Tarefas escritas:
**A)** Segundo o trecho sobre Mariana, quantos litros de água chegaram como doação após o rompimento da barragem?
**B)** Dê continuidade ao trecho sobre Mariana a partir da última frase apresentada.

Trecho para leitura:

──────────────────────────────

As primeiras impressões

Chove em Mariana na manhã do dia 2 de junho de 2016, sete meses após o rompimento da barragem de Fundão. Nas ruas de paralelepípedos não existe lama, para surpresa dos quatro visitantes que querem saber como vivem os marianenses. Também não há trânsito nem transeunte. As portas do comércio estão quase todas fechadas e não se vê habitante ou visitante naquela quinta-feira chuvosa. A recepcionista do hotel conversa em meio tom. Fala pouco, mas é uma voz que desabafa quando perguntada sobre a tragédia; pede, no entanto, para não se identificar. O impacto que a fala causa no grupo dá início à jornada pelo epicentro da tragédia. A recepcionista defende a volta da Samarco (empresa responsável pela barragem rompida) e fala das vítimas diretas da lama como se fossem elas as responsáveis pela queda no turismo e no comércio local. Não há constrangimento no seu discurso sobre os moradores dos subdistritos de Mariana que perderam casas, amigos e familiares. A opinião é segura e expõe o conflito que não é possível enxergar à distância.

Ao recordar os primeiros dias após o rompimento da barragem, a recepcionista descreve seu trabalho voluntário na triagem dos donativos que chegaram de todo o Brasil. Foram cerca de 300 mil litros de água e muitas toneladas de roupas e alimentos. Conta que, um mês e meio depois, foi necessário o município pedir que não enviassem mais doações, por excesso de volume. Em contrapartida, pilhas de objetos foram incinerados devido ao mau estado, alguns sujos ou sem condições de uso. Protesta contra a cobertura da imprensa, por passar, via de regra, uma ideia errada para todo o Brasil de que a cidade de Mariana estava soterrada, quando na realidade os subdistritos atingidos ficam distantes da área urbana e turística.

──────────────────────────────

Registros extraídos:
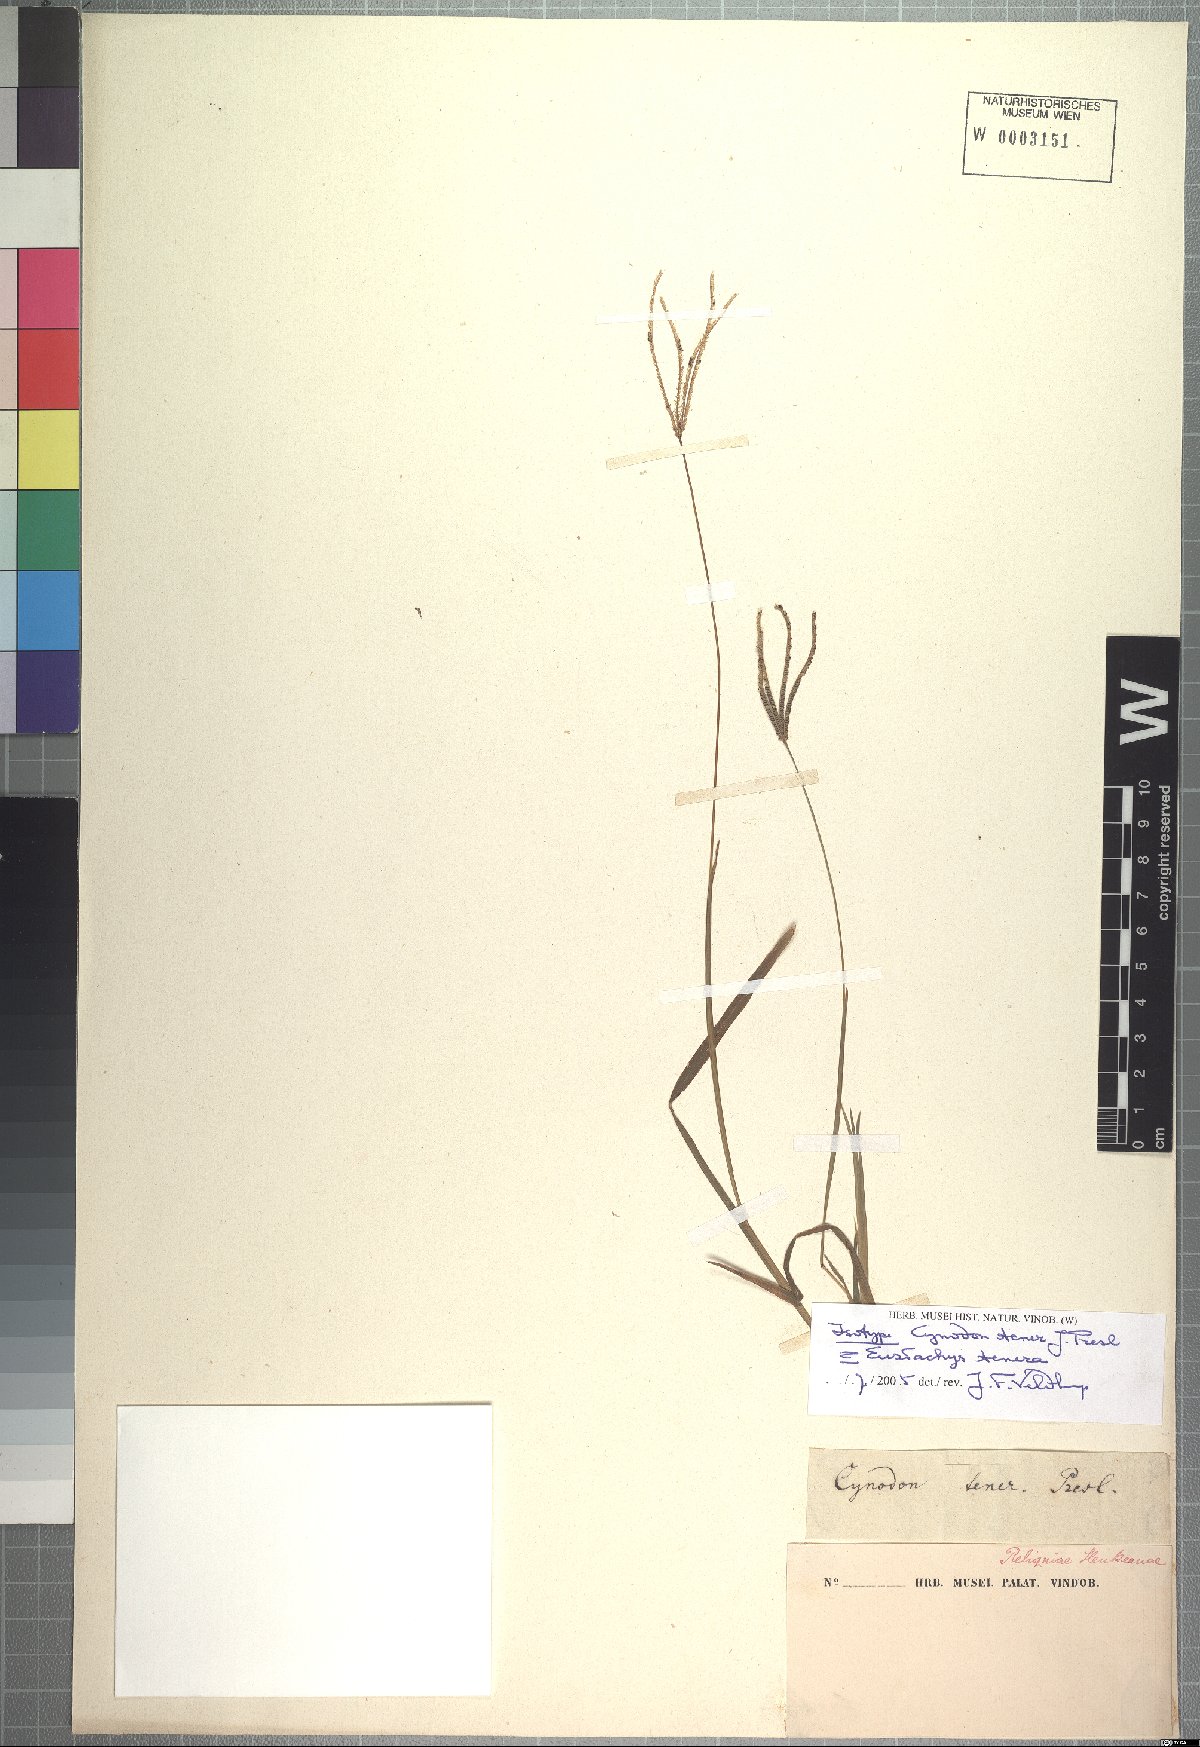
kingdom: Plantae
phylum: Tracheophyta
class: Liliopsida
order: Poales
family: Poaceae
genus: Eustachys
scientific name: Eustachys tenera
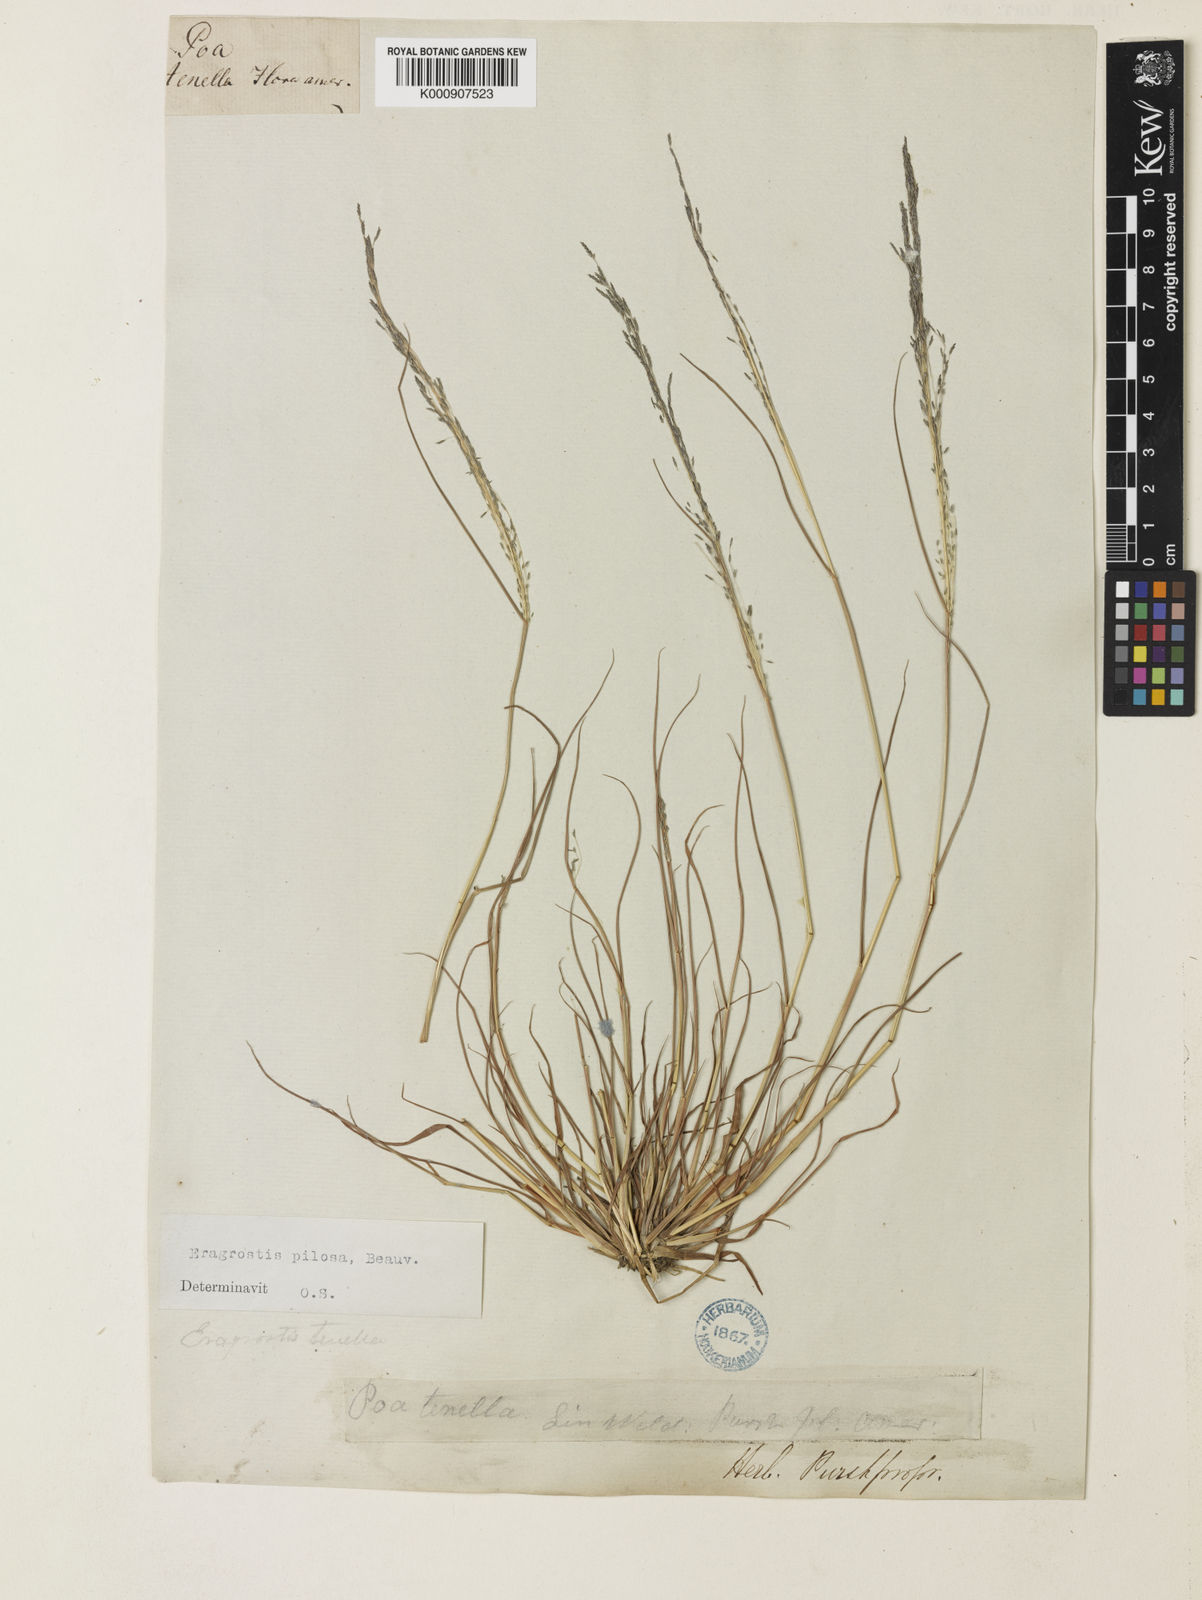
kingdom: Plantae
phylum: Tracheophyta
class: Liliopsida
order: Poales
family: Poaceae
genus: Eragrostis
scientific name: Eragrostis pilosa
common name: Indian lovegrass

──────────────────────────────

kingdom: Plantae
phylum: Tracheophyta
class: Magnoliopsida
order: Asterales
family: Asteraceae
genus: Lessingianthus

──────────────────────────────

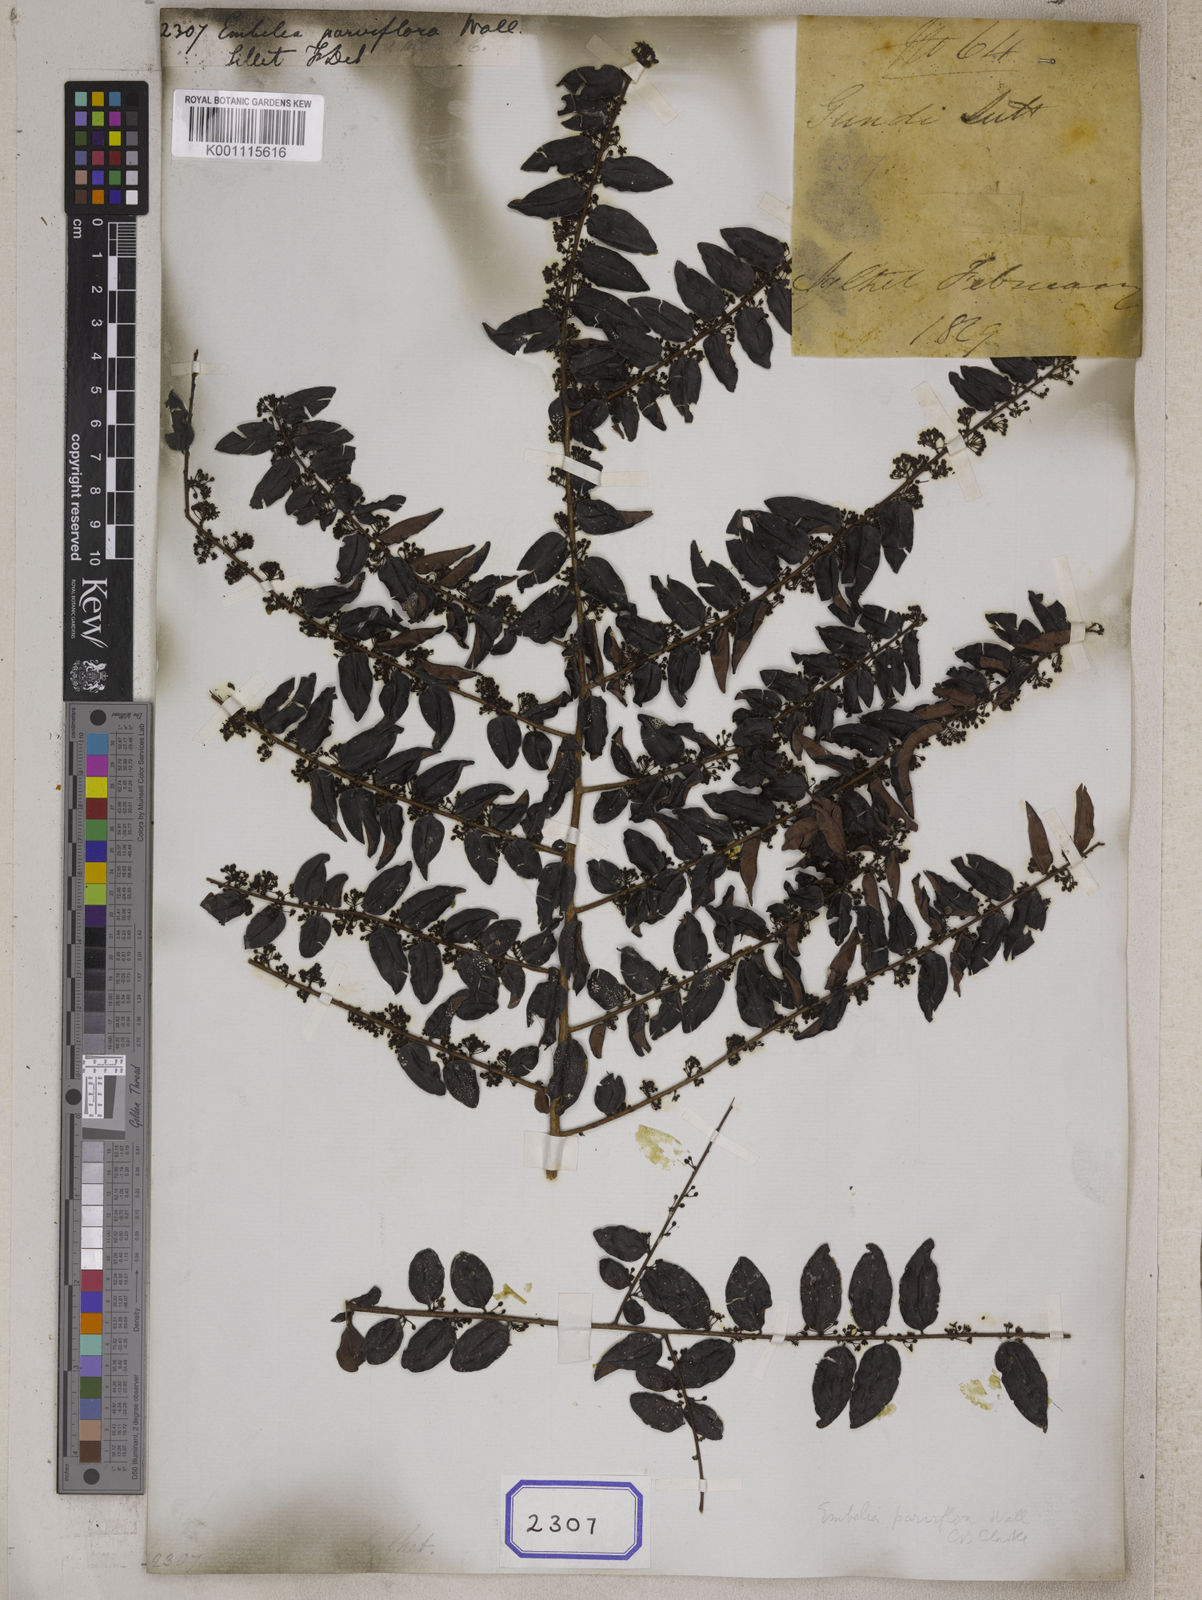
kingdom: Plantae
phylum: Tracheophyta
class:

──────────────────────────────

Respostas:
**A)** Cerca de 300 mil litros.

**B)**
A algumas quadras de distância, uma segunda recepcionista de diferente hotel expressa revolta. Fala sobre a queda de ocupação dos hotéis e do movimento de turistas desde o rompimento da barragem. Considera injusto que os atingidos dos subdistritos morem hoje em casas ou apartamentos alugados pela Samarco e recebam ajuda de custo mensal, enquanto os demais moradores da cidade, que sofrem os efeitos da lama indiretamente, não recebem nenhum tipo de ressarcimento. “Eles nunca tiveram tanto dinheiro na vida. Para eles foi muito bom. Quem é que vai querer voltar pra roça?”, fala a respeito dos desabrigados dos subdistritos. “Muitos tinham uma TV velha, agora têm TV de LED”, completa.

No depoimento, a recepcionista diz ainda que a Samarco sabia mais sobre os subdistritos do que a própria prefeitura. De acordo com a assessora de imprensa da prefeitura, Kíria Ribeiro, cerca de R$ 1,25 milhão em dinheiro também foram doados anonimamente, dos quais R$ 800 mil já haviam sido repassados às vítimas dos subdistritos que ficaram desabrigadas.

Foto: UFOP
Universidade Federal de Ouro Preto – Campus Mariana | Foto: Tássia Biazon

A falta de vínculos que já existia entre a cidade e seus distritos e subdistritos fica evidente, mas diferentes dinâmicas de relacionamentos surgiram em Mariana após o dia 5 de novembro de 2015. O conflito social emergiu de toda a lama derramada pelo rompimento da barragem.

Na Universidade Federal de Ouro Preto (UFOP), professores do campus de Mariana interpretaram estas e outras diversas vozes. A recepção da Universidade para o grupo da Unicamp foi calorosa e solícita desde o início. O primeiro professor da UFOP a ser entrevistado foi Frederico Tavares, da Faculdade de Jornalismo, que foi direto ao ponto: grande parte dos moradores de Mariana não se identifica com os atingidos.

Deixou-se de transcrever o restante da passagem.